The game Star Trek: Armada depicts events of an Omega molecule. It was found by the Ferengi, who were preparing to sell it to the Cardassians, as they did not realize its power. The Romulans led by Sela captured it and hid it at a Romulan starbase where the Borg assimilated it. It was moved to Unimatrix 01 where an invasion force led by the Federation-Klingon-Romulan alliance destroyed it and the surrounding Borg sectors.
The Section 31 novel Cloak details the events that lead to the creation of the Omega Directive. In it, the USS Enterprise forces the USS Sphinx out of warp, having been sabotaged by Section 31 in order to prevent them from revealing the research station in the Lantaru sector. This leads to an investigation that reveals Ketteract's experiment to James T. Kirk and the crew of the original Enterprise. Although Kirk tries to appeal to Ketteract to stop the experiment, he is unsuccessful and the events described in "The Omega Directive" come to fruition.

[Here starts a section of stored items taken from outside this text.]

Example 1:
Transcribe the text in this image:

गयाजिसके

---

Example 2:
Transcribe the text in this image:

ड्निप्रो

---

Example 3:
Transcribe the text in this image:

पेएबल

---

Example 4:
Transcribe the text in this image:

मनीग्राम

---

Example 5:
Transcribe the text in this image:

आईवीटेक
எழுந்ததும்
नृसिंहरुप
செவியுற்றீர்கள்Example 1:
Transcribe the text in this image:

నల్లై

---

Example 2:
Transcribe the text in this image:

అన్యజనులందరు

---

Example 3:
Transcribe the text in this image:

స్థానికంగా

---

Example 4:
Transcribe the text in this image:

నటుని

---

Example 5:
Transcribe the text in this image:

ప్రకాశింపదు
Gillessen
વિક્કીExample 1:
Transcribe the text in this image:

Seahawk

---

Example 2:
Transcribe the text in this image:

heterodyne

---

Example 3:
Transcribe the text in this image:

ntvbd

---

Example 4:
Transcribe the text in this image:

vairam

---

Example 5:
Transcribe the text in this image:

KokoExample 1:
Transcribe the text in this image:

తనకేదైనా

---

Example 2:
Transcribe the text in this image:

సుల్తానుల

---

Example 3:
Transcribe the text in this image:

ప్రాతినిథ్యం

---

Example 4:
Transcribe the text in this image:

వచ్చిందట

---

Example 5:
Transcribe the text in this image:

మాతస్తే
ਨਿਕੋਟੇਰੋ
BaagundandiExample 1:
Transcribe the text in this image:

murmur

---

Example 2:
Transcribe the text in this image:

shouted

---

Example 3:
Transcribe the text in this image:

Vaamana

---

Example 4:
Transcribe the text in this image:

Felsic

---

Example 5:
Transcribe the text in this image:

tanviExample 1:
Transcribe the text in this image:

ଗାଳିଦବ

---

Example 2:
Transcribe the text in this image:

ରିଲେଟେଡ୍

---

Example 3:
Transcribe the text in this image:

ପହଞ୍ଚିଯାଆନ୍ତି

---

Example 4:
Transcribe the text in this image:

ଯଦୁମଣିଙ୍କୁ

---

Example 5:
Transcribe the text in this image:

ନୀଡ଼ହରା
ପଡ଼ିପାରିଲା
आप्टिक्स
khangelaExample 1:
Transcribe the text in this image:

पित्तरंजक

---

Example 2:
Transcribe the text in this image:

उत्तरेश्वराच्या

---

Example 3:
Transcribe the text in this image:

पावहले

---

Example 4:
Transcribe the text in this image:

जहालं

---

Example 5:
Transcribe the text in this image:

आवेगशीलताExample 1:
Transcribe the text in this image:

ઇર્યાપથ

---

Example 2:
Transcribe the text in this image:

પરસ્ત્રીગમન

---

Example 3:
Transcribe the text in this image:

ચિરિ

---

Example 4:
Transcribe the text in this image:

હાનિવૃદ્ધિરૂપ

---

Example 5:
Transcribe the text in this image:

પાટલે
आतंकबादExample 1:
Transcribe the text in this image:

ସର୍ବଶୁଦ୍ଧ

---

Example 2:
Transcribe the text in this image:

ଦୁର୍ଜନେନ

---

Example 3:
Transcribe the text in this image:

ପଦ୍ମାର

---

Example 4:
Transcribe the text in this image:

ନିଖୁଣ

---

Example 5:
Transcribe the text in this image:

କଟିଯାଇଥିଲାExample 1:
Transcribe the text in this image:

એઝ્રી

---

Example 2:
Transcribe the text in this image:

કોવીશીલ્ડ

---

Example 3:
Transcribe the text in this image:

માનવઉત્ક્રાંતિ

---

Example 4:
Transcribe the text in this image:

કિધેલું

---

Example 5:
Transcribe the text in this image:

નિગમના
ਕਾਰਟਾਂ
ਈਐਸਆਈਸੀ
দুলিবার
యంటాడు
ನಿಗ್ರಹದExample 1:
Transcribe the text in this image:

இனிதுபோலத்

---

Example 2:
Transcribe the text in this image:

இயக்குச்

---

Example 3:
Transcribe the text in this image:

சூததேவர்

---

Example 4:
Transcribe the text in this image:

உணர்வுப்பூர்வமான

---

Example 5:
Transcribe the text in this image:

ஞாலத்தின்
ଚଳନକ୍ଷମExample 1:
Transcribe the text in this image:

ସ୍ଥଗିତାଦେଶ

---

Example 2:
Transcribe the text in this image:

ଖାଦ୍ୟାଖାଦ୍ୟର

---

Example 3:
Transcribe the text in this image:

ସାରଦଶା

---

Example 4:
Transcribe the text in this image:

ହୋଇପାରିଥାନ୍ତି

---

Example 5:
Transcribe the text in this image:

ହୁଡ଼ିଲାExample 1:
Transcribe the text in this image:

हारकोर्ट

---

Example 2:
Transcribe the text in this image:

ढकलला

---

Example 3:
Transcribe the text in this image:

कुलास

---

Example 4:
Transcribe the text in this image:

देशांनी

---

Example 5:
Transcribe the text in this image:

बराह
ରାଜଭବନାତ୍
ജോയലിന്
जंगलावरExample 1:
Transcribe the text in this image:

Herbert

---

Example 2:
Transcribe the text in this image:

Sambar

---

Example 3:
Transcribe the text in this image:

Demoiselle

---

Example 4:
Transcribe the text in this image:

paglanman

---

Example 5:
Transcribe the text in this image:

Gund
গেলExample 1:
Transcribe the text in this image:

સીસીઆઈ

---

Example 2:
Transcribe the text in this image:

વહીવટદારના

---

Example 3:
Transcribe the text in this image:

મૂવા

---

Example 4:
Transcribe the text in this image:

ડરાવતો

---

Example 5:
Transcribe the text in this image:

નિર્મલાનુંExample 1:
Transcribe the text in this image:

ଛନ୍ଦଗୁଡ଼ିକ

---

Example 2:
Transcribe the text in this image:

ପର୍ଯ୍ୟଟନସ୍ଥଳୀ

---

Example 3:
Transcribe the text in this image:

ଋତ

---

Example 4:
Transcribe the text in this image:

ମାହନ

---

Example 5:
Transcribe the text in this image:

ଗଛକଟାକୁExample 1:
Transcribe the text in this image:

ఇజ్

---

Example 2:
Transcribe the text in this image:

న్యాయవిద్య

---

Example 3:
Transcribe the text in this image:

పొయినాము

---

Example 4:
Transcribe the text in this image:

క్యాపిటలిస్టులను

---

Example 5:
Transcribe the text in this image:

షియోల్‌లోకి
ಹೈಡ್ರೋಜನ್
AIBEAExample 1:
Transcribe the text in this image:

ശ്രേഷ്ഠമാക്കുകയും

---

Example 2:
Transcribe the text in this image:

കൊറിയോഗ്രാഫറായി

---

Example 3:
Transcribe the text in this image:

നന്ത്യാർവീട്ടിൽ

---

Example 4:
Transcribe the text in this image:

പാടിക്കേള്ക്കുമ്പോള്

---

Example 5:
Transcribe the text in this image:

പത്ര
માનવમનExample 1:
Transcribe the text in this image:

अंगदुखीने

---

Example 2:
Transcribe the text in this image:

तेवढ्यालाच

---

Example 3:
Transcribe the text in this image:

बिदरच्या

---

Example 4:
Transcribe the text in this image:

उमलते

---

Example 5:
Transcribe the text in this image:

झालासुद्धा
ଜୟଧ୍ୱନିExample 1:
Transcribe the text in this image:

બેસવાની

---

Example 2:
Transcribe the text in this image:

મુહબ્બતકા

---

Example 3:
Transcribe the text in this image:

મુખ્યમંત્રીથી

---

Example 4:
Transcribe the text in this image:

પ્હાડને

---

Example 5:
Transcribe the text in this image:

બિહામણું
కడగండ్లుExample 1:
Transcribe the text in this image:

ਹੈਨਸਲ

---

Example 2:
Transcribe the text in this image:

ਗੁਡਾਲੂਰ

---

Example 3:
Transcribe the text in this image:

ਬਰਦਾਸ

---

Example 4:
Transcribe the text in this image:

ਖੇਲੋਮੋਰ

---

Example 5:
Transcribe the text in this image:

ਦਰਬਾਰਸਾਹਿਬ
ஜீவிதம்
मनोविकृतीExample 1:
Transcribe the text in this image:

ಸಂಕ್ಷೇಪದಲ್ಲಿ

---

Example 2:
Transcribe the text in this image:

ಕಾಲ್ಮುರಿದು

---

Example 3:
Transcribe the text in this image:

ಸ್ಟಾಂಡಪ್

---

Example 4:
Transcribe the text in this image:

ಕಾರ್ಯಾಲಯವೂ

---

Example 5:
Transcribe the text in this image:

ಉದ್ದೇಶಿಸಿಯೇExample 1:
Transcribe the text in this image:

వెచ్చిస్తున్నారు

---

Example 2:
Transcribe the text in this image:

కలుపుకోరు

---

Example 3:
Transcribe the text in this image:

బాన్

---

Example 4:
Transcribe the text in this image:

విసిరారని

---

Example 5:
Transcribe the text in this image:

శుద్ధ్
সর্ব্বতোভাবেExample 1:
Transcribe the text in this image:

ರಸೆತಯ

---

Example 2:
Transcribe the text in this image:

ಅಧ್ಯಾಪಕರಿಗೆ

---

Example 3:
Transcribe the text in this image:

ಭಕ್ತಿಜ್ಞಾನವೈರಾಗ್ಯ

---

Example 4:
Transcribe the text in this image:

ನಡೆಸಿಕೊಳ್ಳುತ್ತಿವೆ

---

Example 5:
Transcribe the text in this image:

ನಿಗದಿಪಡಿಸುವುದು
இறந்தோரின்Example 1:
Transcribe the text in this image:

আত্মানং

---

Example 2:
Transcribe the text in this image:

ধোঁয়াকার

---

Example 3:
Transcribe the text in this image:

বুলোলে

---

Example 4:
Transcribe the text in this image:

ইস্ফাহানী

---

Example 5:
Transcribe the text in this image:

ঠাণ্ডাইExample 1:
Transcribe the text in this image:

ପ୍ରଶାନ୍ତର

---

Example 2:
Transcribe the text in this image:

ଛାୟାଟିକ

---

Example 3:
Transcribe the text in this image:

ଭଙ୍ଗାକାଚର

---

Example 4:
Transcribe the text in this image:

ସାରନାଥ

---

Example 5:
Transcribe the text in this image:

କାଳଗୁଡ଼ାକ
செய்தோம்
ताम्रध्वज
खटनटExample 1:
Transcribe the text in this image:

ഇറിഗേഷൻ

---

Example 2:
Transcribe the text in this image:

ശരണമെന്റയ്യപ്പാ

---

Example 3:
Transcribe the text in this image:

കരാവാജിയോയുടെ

In the game Star Trek Online mission "Sphere of Influence", the player character and major characters from the Federation and Klingon sides are taken by surprise when the character Commander Winters tells everyone that "all the monitors on the bridge are showing an Omega, we're locked out of the computers and the engine's off-line" after the Enterprise-F scanned what was on the other side of the Iconian gateway near Jouret IV, thus setting the stage for the Season 8 expansion.